» **PROBLEM TO WORK ON**
In the data below, find every line that has the string "magnezu", and copy it.

----

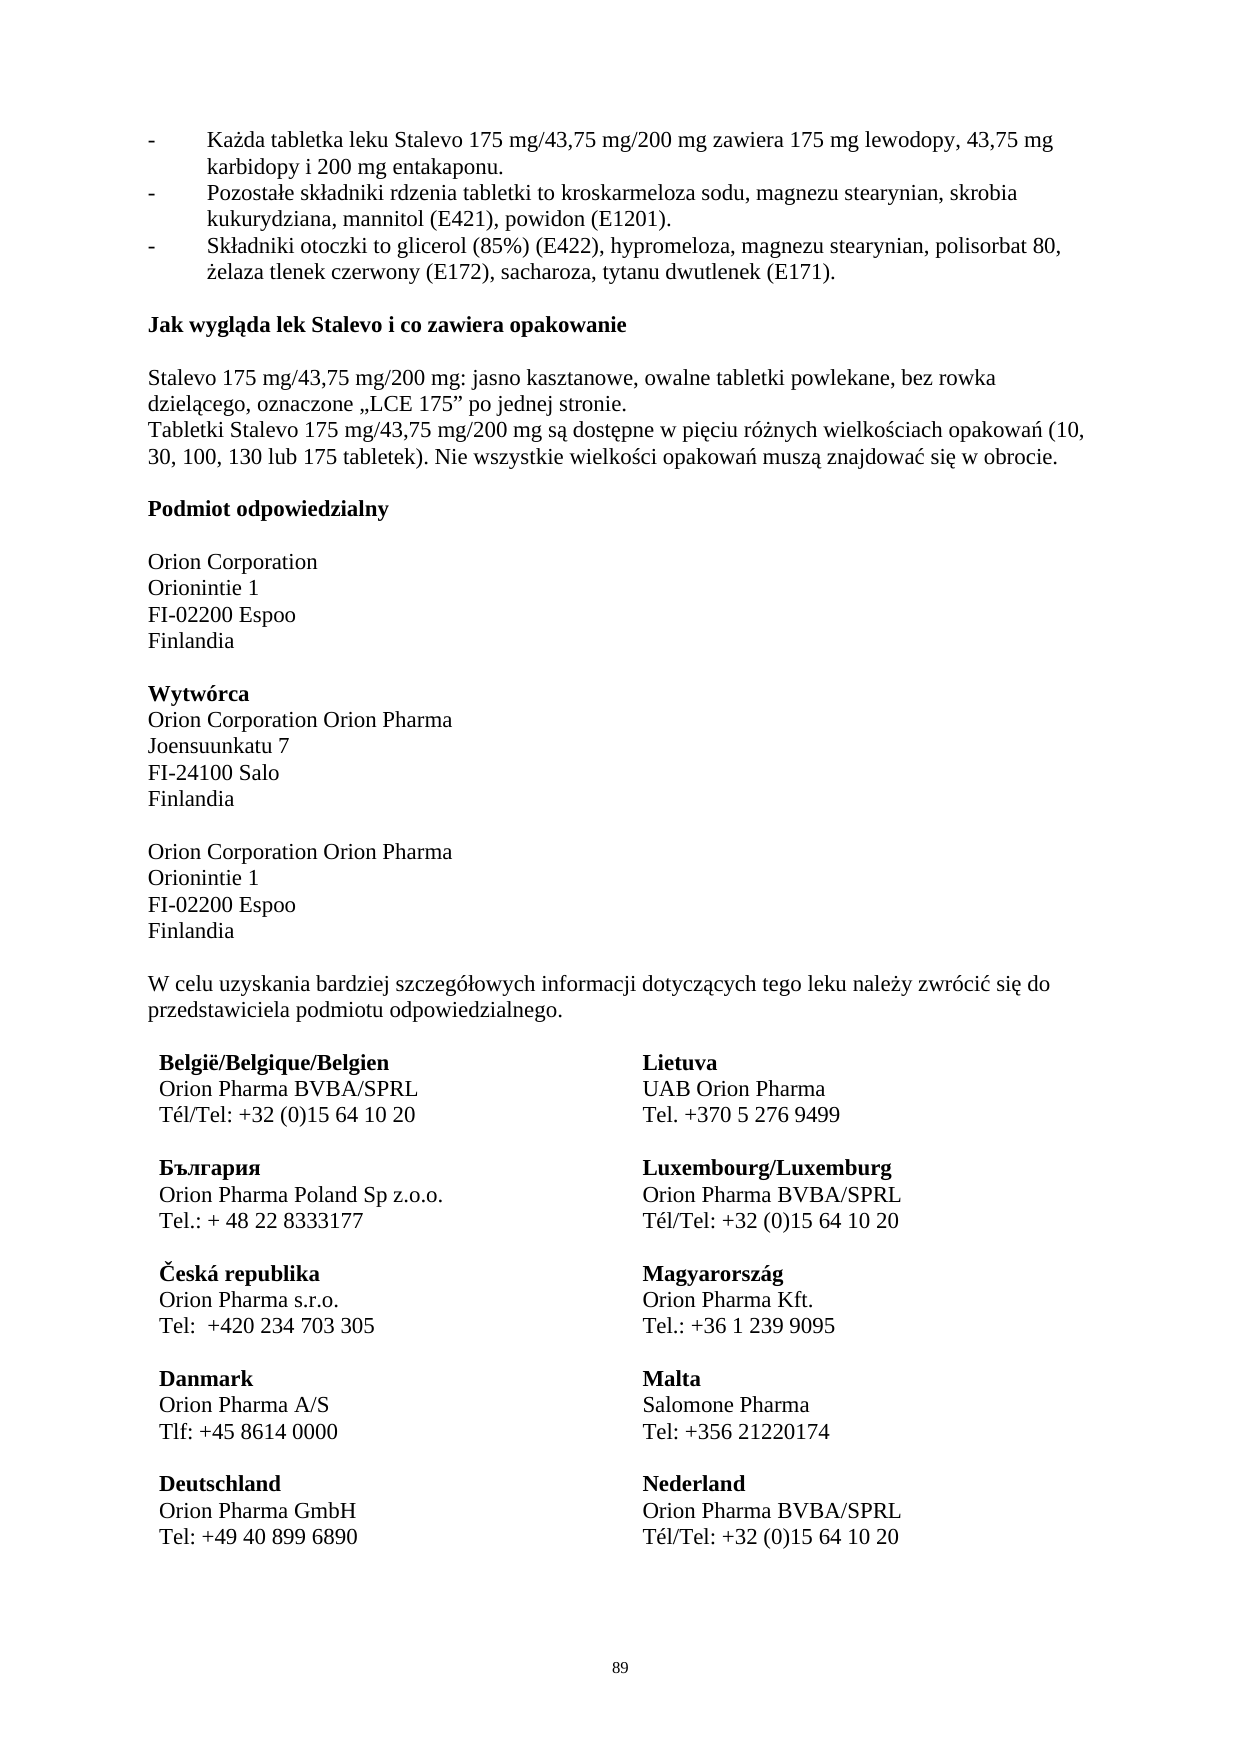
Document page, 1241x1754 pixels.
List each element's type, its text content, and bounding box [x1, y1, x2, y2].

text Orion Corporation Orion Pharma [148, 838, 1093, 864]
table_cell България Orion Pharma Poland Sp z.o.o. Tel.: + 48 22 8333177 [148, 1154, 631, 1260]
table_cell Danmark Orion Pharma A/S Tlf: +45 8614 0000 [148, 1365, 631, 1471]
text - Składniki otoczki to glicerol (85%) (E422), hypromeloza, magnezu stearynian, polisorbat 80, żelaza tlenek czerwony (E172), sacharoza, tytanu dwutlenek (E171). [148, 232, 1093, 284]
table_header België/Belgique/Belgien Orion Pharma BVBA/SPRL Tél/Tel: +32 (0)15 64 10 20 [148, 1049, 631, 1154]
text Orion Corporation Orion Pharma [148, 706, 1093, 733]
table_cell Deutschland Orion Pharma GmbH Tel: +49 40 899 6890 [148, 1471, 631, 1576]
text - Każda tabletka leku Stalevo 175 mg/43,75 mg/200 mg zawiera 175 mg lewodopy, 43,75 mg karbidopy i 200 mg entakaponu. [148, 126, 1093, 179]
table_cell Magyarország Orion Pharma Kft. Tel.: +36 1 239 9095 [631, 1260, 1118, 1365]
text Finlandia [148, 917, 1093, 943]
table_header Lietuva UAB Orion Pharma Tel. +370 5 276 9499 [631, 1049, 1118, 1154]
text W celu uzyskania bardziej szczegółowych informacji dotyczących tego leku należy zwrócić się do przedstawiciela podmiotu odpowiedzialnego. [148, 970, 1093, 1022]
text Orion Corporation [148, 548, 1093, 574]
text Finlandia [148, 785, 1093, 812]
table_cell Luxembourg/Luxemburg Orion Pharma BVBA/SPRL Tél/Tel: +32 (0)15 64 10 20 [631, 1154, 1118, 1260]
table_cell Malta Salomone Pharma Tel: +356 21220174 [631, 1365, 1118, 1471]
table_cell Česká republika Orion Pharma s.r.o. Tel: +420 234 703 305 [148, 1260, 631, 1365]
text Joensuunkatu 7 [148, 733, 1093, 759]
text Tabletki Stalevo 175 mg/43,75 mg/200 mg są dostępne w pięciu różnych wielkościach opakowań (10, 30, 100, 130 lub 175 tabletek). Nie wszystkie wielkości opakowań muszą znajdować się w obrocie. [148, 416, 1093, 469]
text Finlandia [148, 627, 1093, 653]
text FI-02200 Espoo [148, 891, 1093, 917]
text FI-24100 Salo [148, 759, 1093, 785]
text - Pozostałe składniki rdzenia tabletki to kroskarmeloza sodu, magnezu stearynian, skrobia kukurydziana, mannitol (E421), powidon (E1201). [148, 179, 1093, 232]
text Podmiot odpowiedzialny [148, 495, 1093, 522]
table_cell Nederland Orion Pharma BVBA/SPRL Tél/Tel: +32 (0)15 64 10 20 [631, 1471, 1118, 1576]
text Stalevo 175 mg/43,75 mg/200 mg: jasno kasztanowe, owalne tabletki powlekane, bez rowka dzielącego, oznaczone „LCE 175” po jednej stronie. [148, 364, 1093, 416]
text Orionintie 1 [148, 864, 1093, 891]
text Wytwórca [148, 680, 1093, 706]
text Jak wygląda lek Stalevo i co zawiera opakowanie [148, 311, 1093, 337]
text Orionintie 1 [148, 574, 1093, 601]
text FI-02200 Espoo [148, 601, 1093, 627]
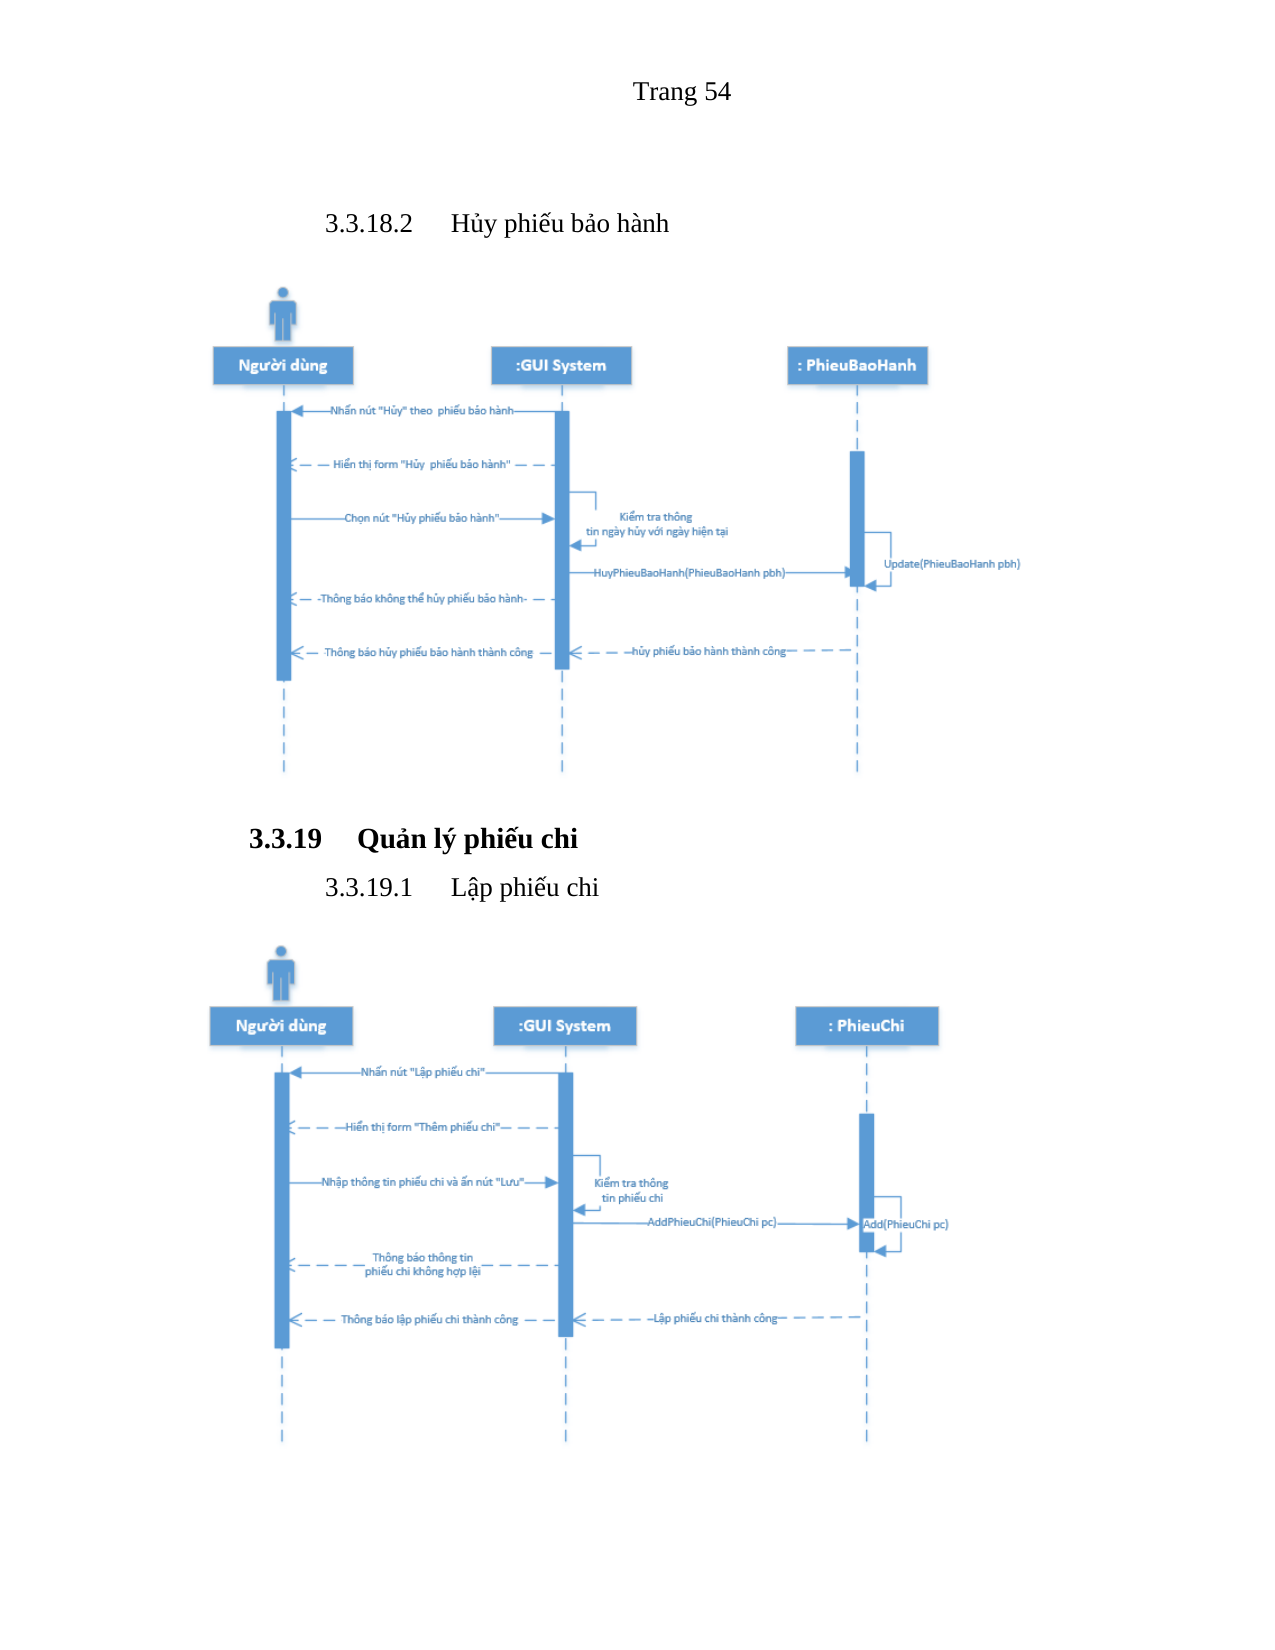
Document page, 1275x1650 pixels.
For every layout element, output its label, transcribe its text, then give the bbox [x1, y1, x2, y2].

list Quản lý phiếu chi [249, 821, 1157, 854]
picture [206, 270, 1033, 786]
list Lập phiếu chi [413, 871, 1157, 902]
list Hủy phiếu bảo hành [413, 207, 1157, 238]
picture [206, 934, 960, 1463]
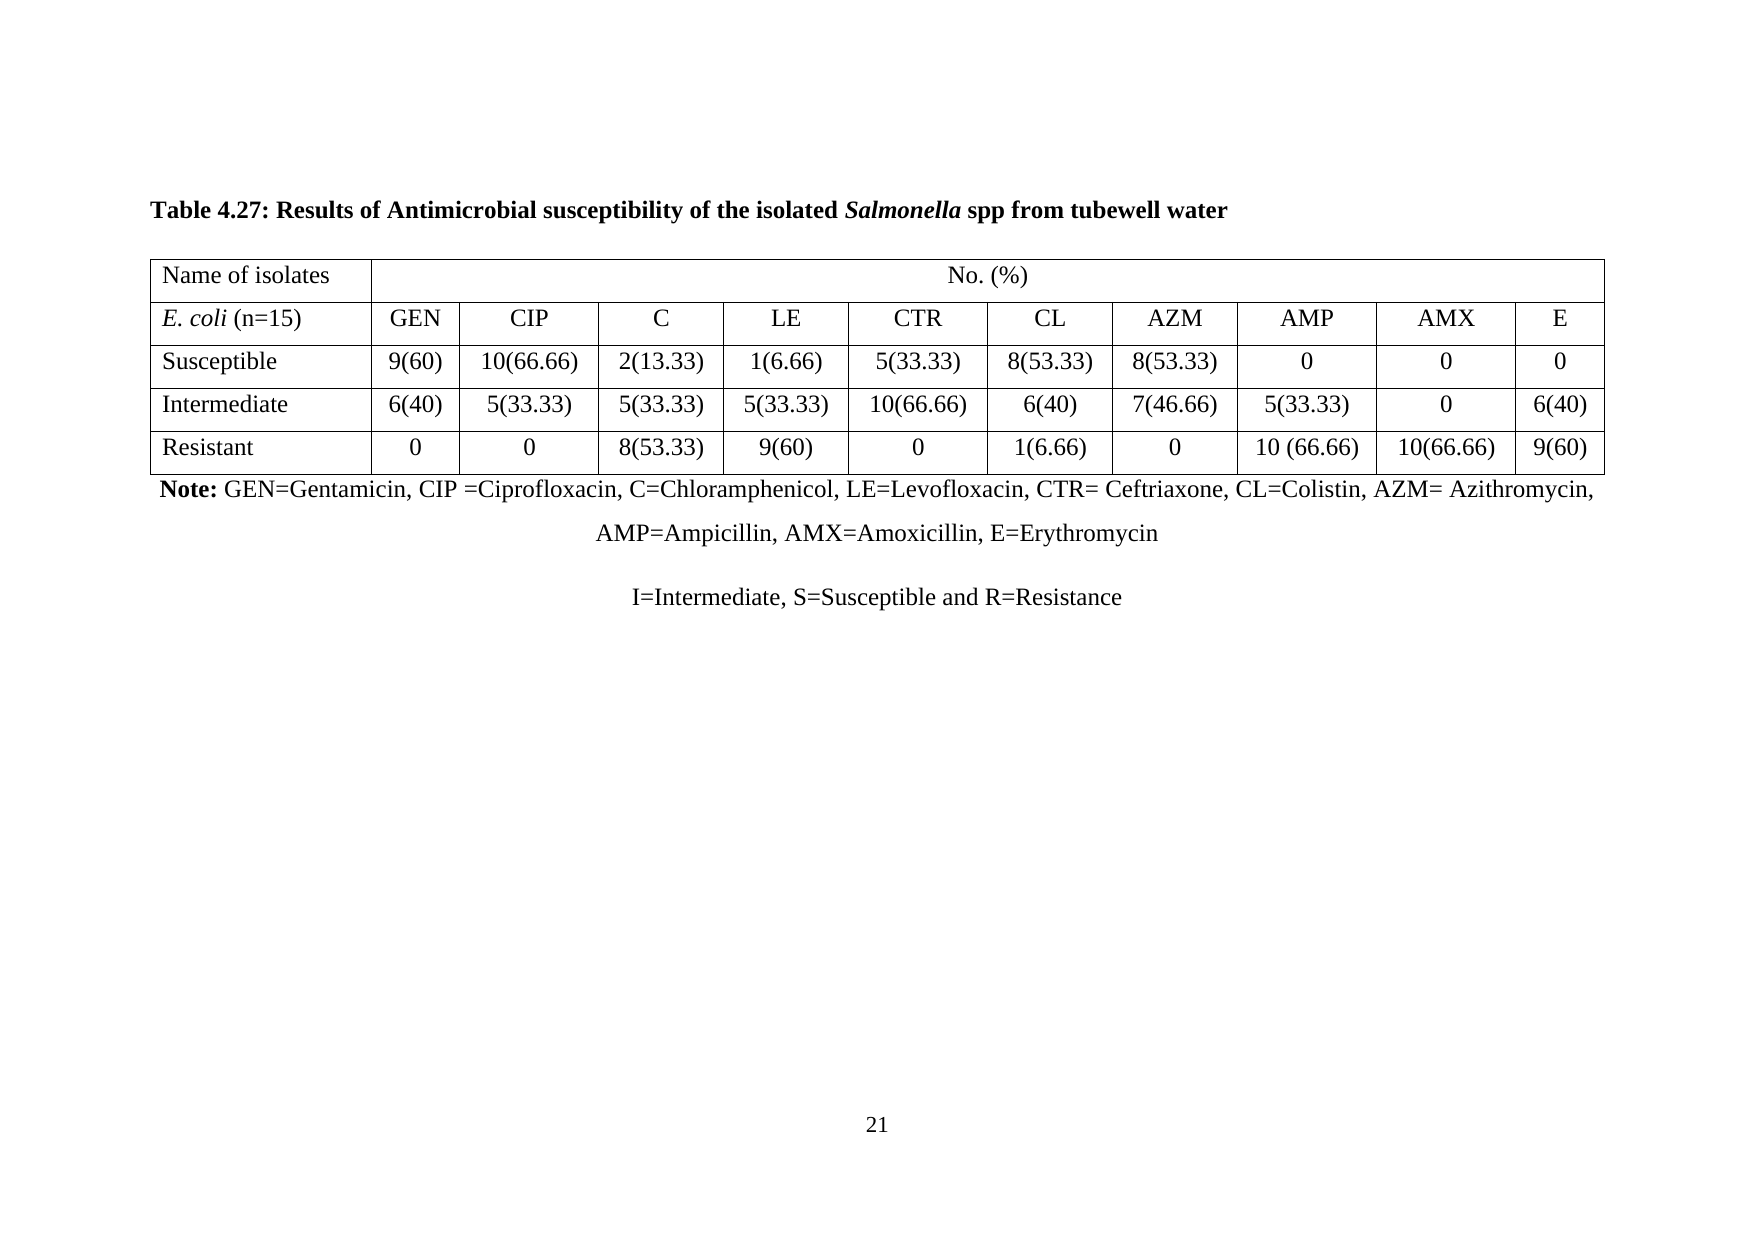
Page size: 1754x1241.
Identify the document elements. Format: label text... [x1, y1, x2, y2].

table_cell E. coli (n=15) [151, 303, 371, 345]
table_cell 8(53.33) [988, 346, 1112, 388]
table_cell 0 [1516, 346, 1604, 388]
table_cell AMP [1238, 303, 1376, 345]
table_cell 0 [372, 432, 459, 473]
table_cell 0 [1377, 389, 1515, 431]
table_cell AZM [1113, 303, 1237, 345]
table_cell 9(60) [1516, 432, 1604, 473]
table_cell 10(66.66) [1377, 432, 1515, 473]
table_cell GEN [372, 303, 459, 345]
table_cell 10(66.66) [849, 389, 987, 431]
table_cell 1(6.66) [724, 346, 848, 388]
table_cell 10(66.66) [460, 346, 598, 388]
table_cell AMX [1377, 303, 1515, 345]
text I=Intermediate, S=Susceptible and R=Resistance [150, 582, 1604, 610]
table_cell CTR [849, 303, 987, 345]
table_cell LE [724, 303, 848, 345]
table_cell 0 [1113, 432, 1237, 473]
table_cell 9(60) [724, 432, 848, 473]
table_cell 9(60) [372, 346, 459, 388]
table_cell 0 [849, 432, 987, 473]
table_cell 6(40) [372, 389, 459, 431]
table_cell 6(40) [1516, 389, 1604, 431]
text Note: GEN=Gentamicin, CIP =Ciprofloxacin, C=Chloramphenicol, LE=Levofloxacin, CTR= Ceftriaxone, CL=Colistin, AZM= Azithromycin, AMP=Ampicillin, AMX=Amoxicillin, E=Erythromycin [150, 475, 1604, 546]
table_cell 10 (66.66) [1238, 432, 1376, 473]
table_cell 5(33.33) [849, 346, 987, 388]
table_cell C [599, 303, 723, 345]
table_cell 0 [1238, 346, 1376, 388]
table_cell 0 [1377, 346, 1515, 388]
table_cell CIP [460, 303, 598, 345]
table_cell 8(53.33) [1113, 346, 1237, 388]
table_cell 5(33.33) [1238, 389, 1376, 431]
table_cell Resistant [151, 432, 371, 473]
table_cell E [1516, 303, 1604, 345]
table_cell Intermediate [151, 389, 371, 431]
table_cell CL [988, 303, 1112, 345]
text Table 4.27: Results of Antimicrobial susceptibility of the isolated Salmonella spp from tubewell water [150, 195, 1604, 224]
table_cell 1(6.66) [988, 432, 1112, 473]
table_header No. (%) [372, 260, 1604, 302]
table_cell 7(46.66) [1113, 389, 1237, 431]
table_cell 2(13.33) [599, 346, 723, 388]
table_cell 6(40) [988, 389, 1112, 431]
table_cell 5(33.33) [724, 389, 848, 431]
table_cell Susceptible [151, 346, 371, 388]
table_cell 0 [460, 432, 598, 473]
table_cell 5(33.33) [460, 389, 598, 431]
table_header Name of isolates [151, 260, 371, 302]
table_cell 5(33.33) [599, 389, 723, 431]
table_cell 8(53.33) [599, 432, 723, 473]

----

» **ANSWER TO THIS EXERCISE**
text - Składniki otoczki to glicerol (85%) (E422), hypromeloza, magnezu stearynian, polisorbat 80, żelaza tlenek czerwony (E172), sacharoza, tytanu dwutlenek (E171). [148, 232, 1093, 284]
text - Pozostałe składniki rdzenia tabletki to kroskarmeloza sodu, magnezu stearynian, skrobia kukurydziana, mannitol (E421), powidon (E1201). [148, 179, 1093, 232]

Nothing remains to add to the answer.